**Recorded data:**
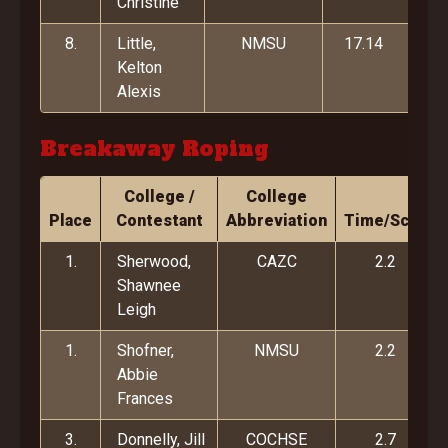
Christine
8.
Little,
NMSU
17.14
Kelton
Alexis
Breakaway Roping
College /
College
Place
Contestant
Abbreviation
Time/Score
1.
Sherwood,
CAZC
2.2
Shawnee
Leigh
1.
Shofner,
NMSU
2.2
Abbie
Frances
3.
Donnelly, Jill
COCHSE
2.7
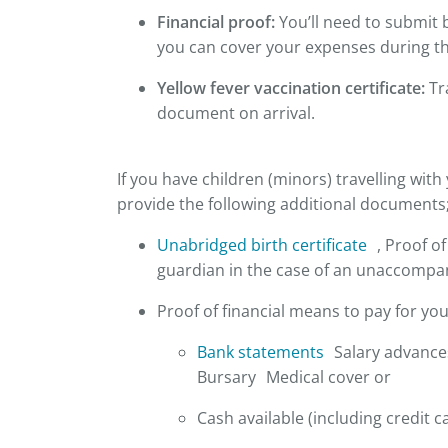
Financial proof:
You’ll need to submit 
you can cover your expenses during the
Yellow fever vaccination certificate:
Tra
document on arrival.
If you have children (minors) travelling with 
provide the following additional documents
Unabridged birth certificate
, Proof of
guardian in the case of an unaccompa
Proof of financial means to pay for you
Bank statements
Salary advances
Bursary Medical cover or
Cash available (including credit c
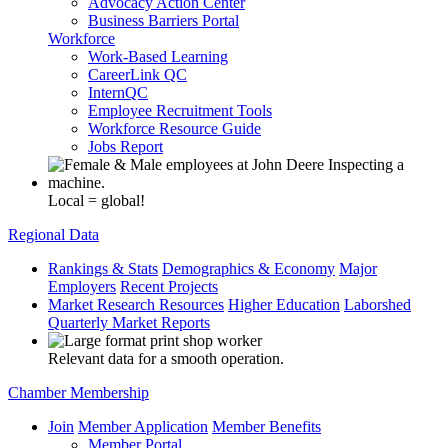
Advocacy Action Center
Business Barriers Portal
Workforce
Work-Based Learning
CareerLink QC
InternQC
Employee Recruitment Tools
Workforce Resource Guide
Jobs Report
Local = global!
Regional Data
Rankings & Stats
Demographics & Economy
Major
Employers
Recent Projects
Market Research Resources
Higher Education
Laborshed
Quarterly Market Reports
Relevant data for a smooth operation.
Chamber Membership
Join
Member Application
Member Benefits
Member Portal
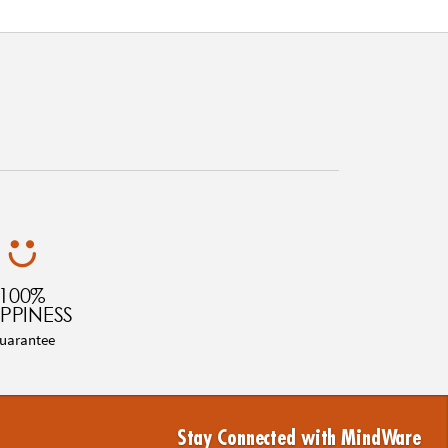
100%
PPINESS
uarantee
Stay Connected with MindWare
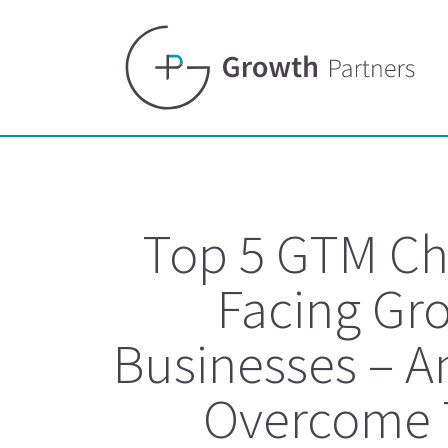
Top 5 GTM Ch
Facing Gr
Businesses – A
Overcome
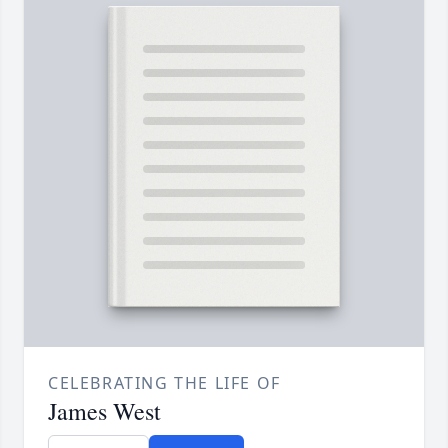
CELEBRATING THE LIFE OF
James West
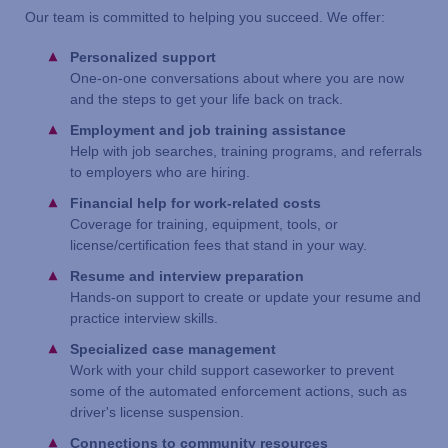
Our team is committed to helping you succeed. We offer:
Personalized support
One-on-one conversations about where you are now
and the steps to get your life back on track.
Employment and job training assistance
Help with job searches, training programs, and referrals
to employers who are hiring.
Financial help for work-related costs
Coverage for training, equipment, tools, or
license/certification fees that stand in your way.
Resume and interview preparation
Hands-on support to create or update your resume and
practice interview skills.
Specialized case management
Work with your child support caseworker to prevent
some of the automated enforcement actions, such as
driver's license suspension.
Connections to community resources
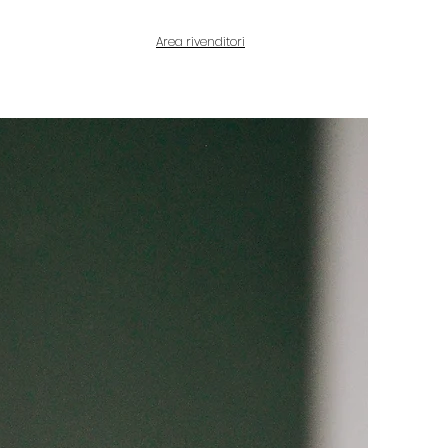
Area rivenditori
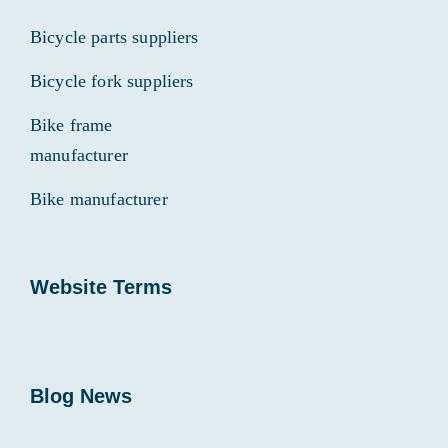
Bicycle parts suppliers
Bicycle fork suppliers
Bike frame
manufacturer
Bike manufacturer
Website Terms
Blog News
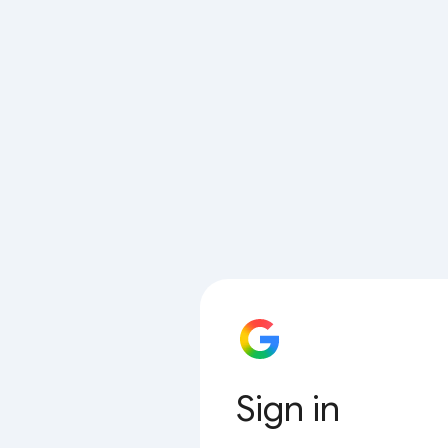
Sign in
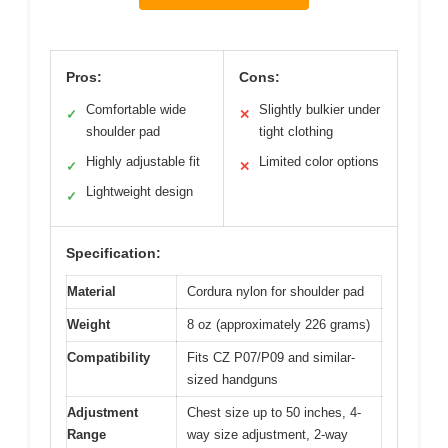
Pros:
Cons:
Comfortable wide
Slightly bulkier under
✓
✕
shoulder pad
tight clothing
Highly adjustable fit
Limited color options
✓
✕
Lightweight design
✓
Specification:
Material
Cordura nylon for shoulder pad
Weight
8 oz (approximately 226 grams)
Compatibility
Fits CZ P07/P09 and similar-
sized handguns
Adjustment
Chest size up to 50 inches, 4-
Range
way size adjustment, 2-way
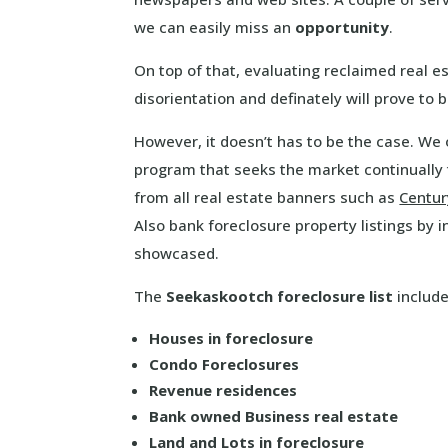
we can easily miss an
opportunity
.
On top of that, evaluating reclaimed real 
disorientation and definately will prove to
However, it doesn’t has to be the case. We 
program that seeks the market continually
from all real estate banners such as
Centur
Also bank foreclosure property listings by 
showcased.
The
Seekaskootch foreclosure list
include
Houses in foreclosure
Condo Foreclosures
Revenue residences
Bank owned Business real estate
Land and Lots in foreclosure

**Task:** Read the entries above, then pull out the lines that include "estate".

**Solution:**
from all real estate banners such as
Bank owned Business real estate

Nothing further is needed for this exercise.